Boston, Lyric Opera, The City Performing Arts Center Shubert Theatre,
Stagione Lirica 2010/2011
“TOSCA”
Melodramma in tre atti su libretto di Giuseppe Giacosa e Luigi Illica, dal dramma omonimo di Victorien Sardou.
Musica di Giacomo Puccini
Floria Tosca JILL GARDNER
Mario Cavaradossi RICHARD CRAWLEY
Barone Scarpia BRADLEY GARVIN
Cesare Angelotti ANTON BELOV
Spoletta NEAL FERREIRA
Sacrestano T.STEVEN SMITH
Sciarrone TAYLOR HORNER
Carceriere FRED S.FURNARI
Pastorello RYAN WILLIAMS
Boston Lyric Opera Orchestra e Coro
Voci bianche del PALS Children’s Chorus
Direttore Andrew Bisantz
Regia David Lefkowich
Scene, Costumi Anthony Besch, Peter Rice
Luci Paul Hackenmueller
Boston, 7 novembre 2o1o
Il Boston Lyric Opera ha proposto la produzione della Tosca della Scottish National Opera, un allestimento in cui la Roma napoleonica viene aggiornata all’epoca fascista. Le scenografie dettagliatissime, potremmo dire cinematografiche di Peter Rice, con le belle ed efficaci luci di Paul Hackenmueller sono davvero impressionanti. Al contrario, la regia di David Lefkowich è essenzialmente convenzionale, nonostante i cambiamenti al libretto da lui apportati. Ad esempio Tosca, mentre dopo aver ferito a morte Scarpia, lascia cadere il coltello e lo finisce con un paio di forbici. O poco dopo aver posato la croce sul petto di Scarpia, cambia idea e, con gesto deciso la scosta via. Ancora una volta si deve constatare quanto il lirismo di Puccini appaia artificiale, stonato in questa ambientazione moderna.

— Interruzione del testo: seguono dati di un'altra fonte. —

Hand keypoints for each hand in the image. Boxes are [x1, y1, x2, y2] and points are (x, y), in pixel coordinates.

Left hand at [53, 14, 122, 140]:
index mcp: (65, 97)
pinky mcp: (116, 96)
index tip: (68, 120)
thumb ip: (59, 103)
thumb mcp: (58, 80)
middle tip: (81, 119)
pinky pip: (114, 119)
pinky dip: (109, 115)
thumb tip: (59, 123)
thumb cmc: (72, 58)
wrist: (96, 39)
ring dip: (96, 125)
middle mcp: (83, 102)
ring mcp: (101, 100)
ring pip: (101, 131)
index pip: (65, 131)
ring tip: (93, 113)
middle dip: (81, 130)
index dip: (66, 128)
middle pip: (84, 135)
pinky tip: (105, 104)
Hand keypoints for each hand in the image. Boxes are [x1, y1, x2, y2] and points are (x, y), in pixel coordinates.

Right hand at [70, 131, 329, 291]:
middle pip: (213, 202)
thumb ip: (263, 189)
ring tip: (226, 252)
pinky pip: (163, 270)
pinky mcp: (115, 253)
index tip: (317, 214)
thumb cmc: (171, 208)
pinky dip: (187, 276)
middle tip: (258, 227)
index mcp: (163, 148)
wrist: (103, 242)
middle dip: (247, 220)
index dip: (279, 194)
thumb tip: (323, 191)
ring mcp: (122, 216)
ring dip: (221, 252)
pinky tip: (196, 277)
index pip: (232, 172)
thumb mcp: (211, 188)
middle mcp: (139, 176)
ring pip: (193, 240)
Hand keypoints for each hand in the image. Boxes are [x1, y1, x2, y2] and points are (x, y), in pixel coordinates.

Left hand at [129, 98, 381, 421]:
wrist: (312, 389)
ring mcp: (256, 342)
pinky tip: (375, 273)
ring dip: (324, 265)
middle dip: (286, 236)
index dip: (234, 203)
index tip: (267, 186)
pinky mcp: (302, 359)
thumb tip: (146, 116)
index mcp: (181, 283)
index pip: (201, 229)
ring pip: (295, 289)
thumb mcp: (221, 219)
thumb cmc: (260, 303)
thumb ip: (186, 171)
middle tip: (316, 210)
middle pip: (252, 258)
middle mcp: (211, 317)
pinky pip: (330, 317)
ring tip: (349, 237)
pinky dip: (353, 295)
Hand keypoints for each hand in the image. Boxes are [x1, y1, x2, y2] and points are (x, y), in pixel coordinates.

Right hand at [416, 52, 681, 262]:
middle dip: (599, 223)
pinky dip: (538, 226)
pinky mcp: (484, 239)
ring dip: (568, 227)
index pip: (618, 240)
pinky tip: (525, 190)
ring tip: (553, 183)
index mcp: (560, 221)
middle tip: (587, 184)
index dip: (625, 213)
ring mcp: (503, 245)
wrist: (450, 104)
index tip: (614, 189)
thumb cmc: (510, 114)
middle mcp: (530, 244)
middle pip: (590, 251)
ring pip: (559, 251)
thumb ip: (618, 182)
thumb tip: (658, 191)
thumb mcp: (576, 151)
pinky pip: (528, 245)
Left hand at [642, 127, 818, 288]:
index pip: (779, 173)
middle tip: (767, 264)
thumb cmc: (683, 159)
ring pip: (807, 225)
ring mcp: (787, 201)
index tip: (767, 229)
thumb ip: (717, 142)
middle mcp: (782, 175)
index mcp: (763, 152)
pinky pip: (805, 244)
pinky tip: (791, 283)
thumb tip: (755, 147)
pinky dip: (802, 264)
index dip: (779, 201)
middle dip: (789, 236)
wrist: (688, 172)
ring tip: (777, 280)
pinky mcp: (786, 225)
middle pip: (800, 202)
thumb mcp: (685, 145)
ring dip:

Nel ruolo di Tosca, il soprano Jill Gardner non è certo indimenticabile. Incespica nel “Vissi d’arte”, respirando maldestramente nella frase cruciale dell’aria, andando così a indobilire lo slancio puccinianoe. La sua voce è ben calibrata, ma manca del peso e della varietà di colori che necessitano al personaggio. Il suo coraggioso salto all’indietro dal tetto del castello, tuttavia, è stato un coup de théâtre.
Il pubblico ha tributato i consensi più calorosi allo Scarpia del baritono Bradley Garvin. Il suo aspetto fascinoco e sorprendendentemente giovanile lo rendono scenicamente quanto mai accattivante e con una notevole carica erotica. La sua voce, benché non facilissima nel registro acuto, è comunque robusta e vibrante. Il tenore messicano Diego Torre (Caravadossi) ancora convalescente da una infezione bronchiale, è stato sostituito dal giovane tenore Richard Crawley che è stato si può dire, gettato sulla scena, con pochissime prove. La voce di Crawley è più gradevole che potente, basta dire che le sue grida durante le torture erano appena udibili. Ha tuttavia ha cantato la sua aria dell’ultimo atto, “É lucevan le stelle” con notevole pathos. Il direttore d’orchestra Andrew Bisantz è sembrato sacrificare gli slanci di più ampio respiro per indugiare troppo su certi passaggi più marcatamente melodrammatici, perdendo spesso la tensione drammatica. In conclusione, questa produzione, nonostante i considerevoli sforzi per importare un allestimento europeo, ha dato comunque l’impressione di trovarsi ad assistere a una rappresentazione da teatro amatoriale.